Нужно ли удивляться после этого, что в Париже можно встретить множество людей, похожих на Алкивиада{93}, который был тщеславен, блестящ, способен был облачаться во всевозможные характеры, любил показную сторону жизни и все, что притягивает взоры толпы, и предпочитал слыть не столько хорошим гражданином, сколько остроумным человеком?
59. Шпионы
Если бы парижанин не страдал тем врожденным легкомыслием, в котором его упрекают, он сделался бы легкомысленным преднамеренно. На улице он всегда окружен шпионами. Как только два гражданина начинают разговаривать друг с другом на ухо, к ним тотчас же подходит третий и вертится вокруг, чтобы подслушать, что они говорят. Полицейские шпионы — это те же любопытные, с тою только разницей, что каждый из них имеет особые мундиры, которые меняет ежедневно; ничто не может сравниться по быстроте с этими удивительными превращениями.
Тот, кто утром был при шпаге, вечером облачается в рясу. Он является то в образе длинноволосого приказного, то в образе уличного забияки со шпагой на бедре, а на следующий день, вертя в руках тросточку с золотым набалдашником, будет изображать из себя финансиста, всецело занятого деловыми расчетами. Самые странные перевоплощения ему ровно ничего не стоят. В один и тот же день он и кавалер ордена Сен-Луи{94}, и парикмахерский подмастерье, настоятель какого-нибудь монастыря, с тонзурой на голове, и поваренок. Он появляется то на пышном балу, то в самом смрадном кабаке. Сегодня у него на пальце бриллиантовое кольцо, завтра на голове грязный парик. Он меняет физиономию почти так же ловко, как и платье, и по этой части мог бы дать добрый совет Превилю{95}. Полицейский шпион все видит, все слышит, всюду поспевает; не знаю, как только он может обегать в один день все шестнадцать парижских кварталов! Иногда он сидит в углу какой-нибудь кофейни и производит впечатление неповоротливого, скучающего, унылого гражданина, задремавшего в ожидании ужина; в действительности же он все уже успел увидеть и услышать. В другой раз он является в роли оратора, первый вносит смелое предложение, вызывает на откровенность, истолковывает по-своему само ваше молчание, и, независимо от того, скажете ли вы что-нибудь или нет, он уже знает, что́ вы думаете о том или другом предмете.
Таково орудие, которым пользуются в Париже для выкачивания секретов; а оно оказывает на действия министров больше влияния, чем какие бы то ни было соображения политического порядка.
Шпионаж порвал все узы доверия и дружбы; теперь в разговоре затрагиваются только самые пустяшные вопросы, и правительство, так сказать, диктует гражданам тему, которую они будут развивать вечером в кофейнях и клубах. Если хотят скрыть чью-нибудь смерть, то, сказав на ухо: Он умер, прибавляют: Об этом не говорят впредь до нового распоряжения.

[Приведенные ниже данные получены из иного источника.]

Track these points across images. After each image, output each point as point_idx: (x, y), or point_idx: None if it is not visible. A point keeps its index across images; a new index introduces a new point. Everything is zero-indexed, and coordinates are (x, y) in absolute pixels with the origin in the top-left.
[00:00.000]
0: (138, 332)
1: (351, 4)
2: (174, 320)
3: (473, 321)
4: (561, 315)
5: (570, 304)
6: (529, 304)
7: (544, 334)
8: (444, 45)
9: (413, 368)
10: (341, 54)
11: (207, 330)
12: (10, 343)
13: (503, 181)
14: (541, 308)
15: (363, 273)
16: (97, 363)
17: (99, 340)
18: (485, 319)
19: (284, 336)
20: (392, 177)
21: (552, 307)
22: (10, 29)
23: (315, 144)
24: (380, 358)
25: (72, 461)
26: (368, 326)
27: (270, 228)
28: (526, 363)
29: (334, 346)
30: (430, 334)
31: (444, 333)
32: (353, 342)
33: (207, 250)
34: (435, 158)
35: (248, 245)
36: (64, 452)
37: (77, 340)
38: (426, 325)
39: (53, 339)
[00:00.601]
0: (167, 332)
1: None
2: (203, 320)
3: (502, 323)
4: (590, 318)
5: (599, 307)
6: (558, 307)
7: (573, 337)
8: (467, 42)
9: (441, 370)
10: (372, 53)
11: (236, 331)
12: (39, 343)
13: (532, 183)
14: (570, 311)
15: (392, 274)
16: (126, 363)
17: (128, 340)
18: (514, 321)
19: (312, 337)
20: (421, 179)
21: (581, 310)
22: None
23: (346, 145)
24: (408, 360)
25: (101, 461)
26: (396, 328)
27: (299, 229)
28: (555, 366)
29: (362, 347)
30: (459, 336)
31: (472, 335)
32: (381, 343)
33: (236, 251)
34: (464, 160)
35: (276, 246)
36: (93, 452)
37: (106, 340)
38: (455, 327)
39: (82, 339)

Народ потерял всякое представление о гражданской и политической власти, и если что и может потешить среди всей этой плачевной невежественности, так это слова одного придурковатого буржуа, который вообразил, что Версаль и Париж должны предписывать законы и давать тон всей Европе, а следовательно и всему миру! Самые невежественные, закоренелые предрассудки все еще не могут испариться из старых голов парижан, преисполненных неисправимой глупости. Народ, который ничего другого, кроме Газет де-Франс{96}, не читает, естественно думает только по ее указке.
60. Книгоноши
Полицейские шпионы ведут особенно яростную войну с книгоношами — людьми, торгующими единственно хорошими книгами, которые еще можно читать во Франции, и поэтому, конечно, запрещенными.

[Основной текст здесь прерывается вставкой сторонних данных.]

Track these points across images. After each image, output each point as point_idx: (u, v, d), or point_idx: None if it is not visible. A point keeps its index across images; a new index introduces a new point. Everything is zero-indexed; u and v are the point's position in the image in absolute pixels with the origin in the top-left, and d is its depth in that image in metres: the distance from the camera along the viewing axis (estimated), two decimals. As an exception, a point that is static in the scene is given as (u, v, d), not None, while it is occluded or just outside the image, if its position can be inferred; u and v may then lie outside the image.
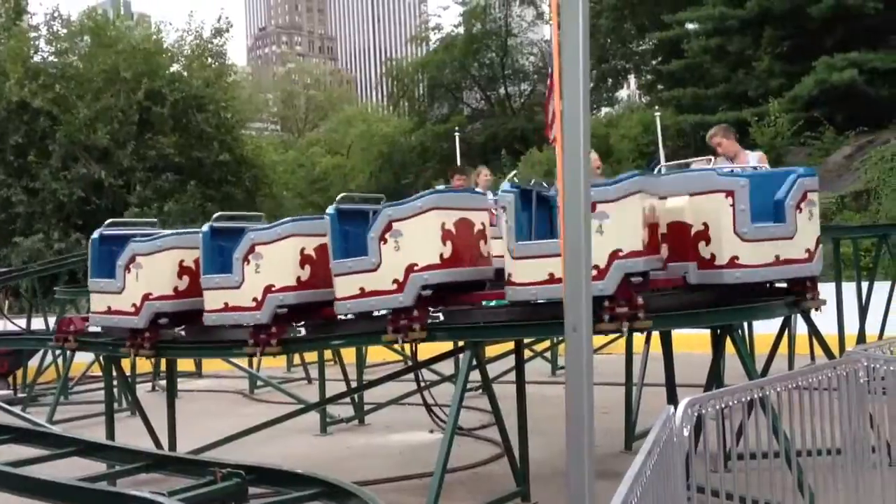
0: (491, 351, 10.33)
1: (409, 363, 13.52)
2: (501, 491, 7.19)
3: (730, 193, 6.45)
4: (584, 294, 3.87)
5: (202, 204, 28.54)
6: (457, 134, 26.76)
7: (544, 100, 20.46)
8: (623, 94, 46.52)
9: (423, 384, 8.91)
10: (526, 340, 10.12)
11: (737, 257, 6.43)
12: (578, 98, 3.86)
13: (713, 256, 6.47)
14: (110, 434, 8.46)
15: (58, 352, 14.00)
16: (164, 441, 8.42)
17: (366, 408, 11.22)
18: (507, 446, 7.24)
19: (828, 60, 25.68)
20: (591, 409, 3.79)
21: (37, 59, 30.38)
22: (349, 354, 11.72)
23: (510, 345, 8.48)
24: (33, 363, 14.93)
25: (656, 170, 8.12)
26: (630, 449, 8.42)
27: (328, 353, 11.80)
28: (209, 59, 32.07)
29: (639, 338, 9.30)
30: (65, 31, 31.02)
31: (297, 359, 15.95)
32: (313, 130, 60.36)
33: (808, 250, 6.71)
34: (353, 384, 11.02)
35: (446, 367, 11.19)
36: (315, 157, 48.17)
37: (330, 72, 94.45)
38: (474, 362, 7.09)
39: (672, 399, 7.39)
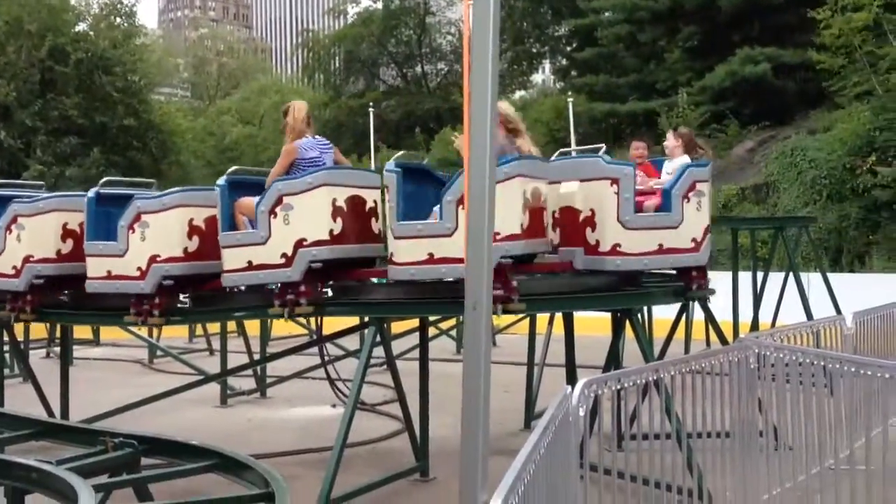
0: (396, 327, 10.35)
1: (314, 337, 13.46)
2: (401, 466, 7.23)
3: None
4: (486, 272, 3.90)
5: (106, 170, 27.69)
6: (371, 110, 26.70)
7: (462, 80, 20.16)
8: (538, 78, 46.95)
9: (326, 358, 8.87)
10: (432, 318, 10.19)
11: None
12: (487, 78, 3.87)
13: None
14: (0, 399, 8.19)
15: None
16: (57, 409, 8.19)
17: (268, 381, 11.10)
18: (408, 422, 7.26)
19: (748, 52, 26.32)
20: (487, 384, 3.83)
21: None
22: (253, 327, 11.59)
23: (415, 322, 8.51)
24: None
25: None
26: (529, 427, 8.55)
27: (231, 325, 11.64)
28: (117, 20, 31.05)
29: (542, 318, 9.46)
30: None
31: (199, 329, 15.69)
32: (225, 98, 59.09)
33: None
34: (257, 356, 10.91)
35: (351, 342, 11.16)
36: (226, 125, 47.19)
37: (244, 39, 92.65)
38: (378, 338, 7.10)
39: (572, 380, 7.52)
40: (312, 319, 10.43)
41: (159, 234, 7.01)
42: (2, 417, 5.83)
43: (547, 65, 44.50)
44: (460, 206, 5.95)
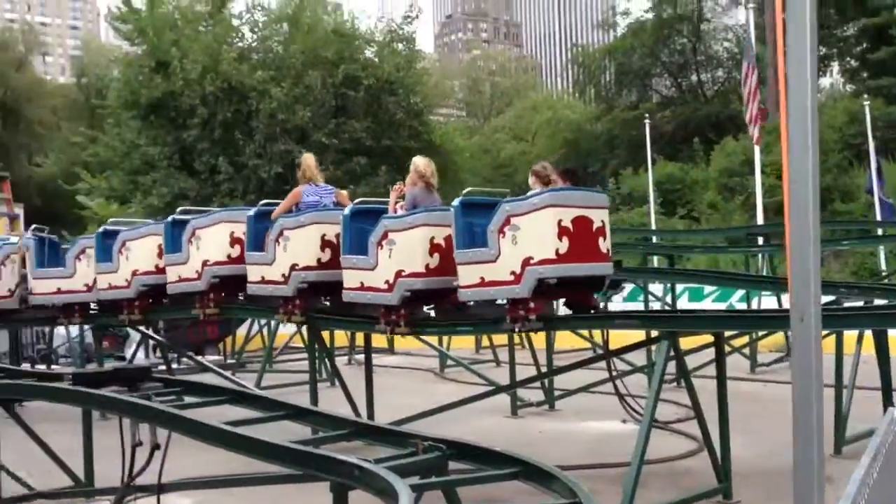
0: (684, 343, 10.05)
1: (598, 351, 13.40)
2: (700, 487, 6.97)
3: None
4: (813, 280, 3.64)
5: (392, 188, 29.15)
6: (647, 121, 26.25)
7: (742, 87, 19.37)
8: (825, 81, 44.04)
9: (614, 373, 8.81)
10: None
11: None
12: (806, 83, 3.65)
13: None
14: (313, 401, 8.81)
15: (262, 322, 14.79)
16: (362, 412, 8.69)
17: (556, 393, 11.15)
18: (707, 441, 7.00)
19: None
20: (820, 404, 3.59)
21: (241, 45, 31.92)
22: (538, 339, 11.68)
23: (706, 338, 8.22)
24: (241, 332, 15.89)
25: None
26: (839, 453, 7.97)
27: (516, 337, 11.83)
28: (400, 45, 32.69)
29: (850, 337, 8.81)
30: (264, 19, 32.44)
31: (485, 341, 16.11)
32: (498, 116, 60.58)
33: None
34: (542, 369, 10.98)
35: (637, 357, 10.96)
36: (500, 143, 48.31)
37: (515, 58, 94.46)
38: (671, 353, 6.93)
39: (888, 401, 6.95)
40: (598, 334, 10.47)
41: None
42: (321, 417, 6.24)
43: (835, 66, 41.63)
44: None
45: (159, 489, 5.68)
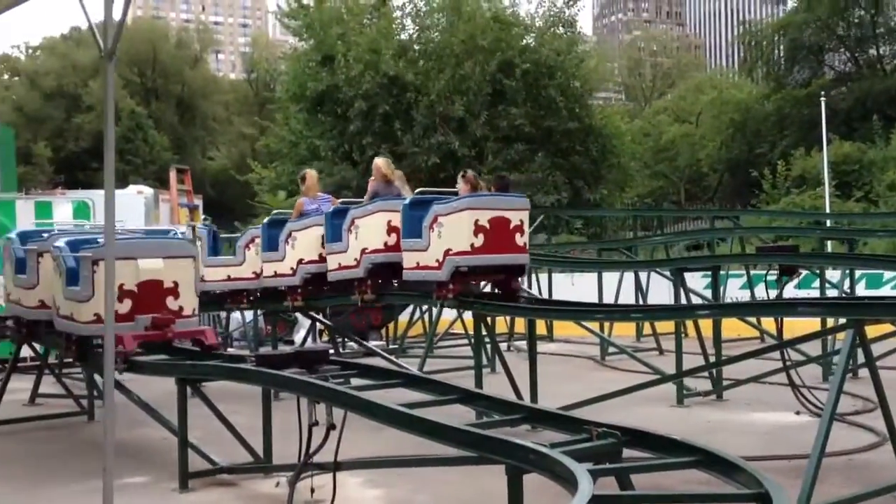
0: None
1: (763, 340, 12.95)
2: (882, 481, 6.64)
3: None
4: None
5: (550, 174, 29.01)
6: (823, 99, 24.96)
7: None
8: None
9: (788, 363, 8.52)
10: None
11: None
12: None
13: None
14: (478, 386, 8.91)
15: (424, 307, 15.09)
16: (524, 398, 8.71)
17: (724, 383, 10.84)
18: (892, 434, 6.65)
19: None
20: None
21: (403, 36, 32.41)
22: (705, 327, 11.39)
23: (886, 327, 7.82)
24: (403, 317, 16.27)
25: None
26: None
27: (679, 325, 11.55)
28: (560, 29, 32.34)
29: None
30: (426, 8, 32.78)
31: (647, 328, 15.84)
32: (660, 98, 59.20)
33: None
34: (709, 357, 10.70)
35: (808, 347, 10.51)
36: (662, 125, 47.21)
37: (677, 37, 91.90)
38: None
39: None
40: (772, 323, 10.18)
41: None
42: (491, 401, 6.31)
43: None
44: None
45: (335, 467, 5.92)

Книгонош всячески притесняют. Полицейские сыщики яростно преследуют этих несчастных, которые не ведают, что́ продают, и готовы спрятать под плащ библию, если начальник полиции решит ее запретить. Их сажают в Бастилию за самые пустяшные брошюрки, которые на следующий же день забываются, а иногда присуждают и к железному ошейнику. Этим способом чиновники мстят за маленькие сатиры, которыми отмечаются их повышения по службе. До сих пор еще ни один министр не счел нужным отнестись с презрением к подобным выпадам или сделаться неуязвимым, действуя открыто и памятуя, что похвала будет безмолвствовать до тех пор, пока критика не сможет свободно возвысить свой голос.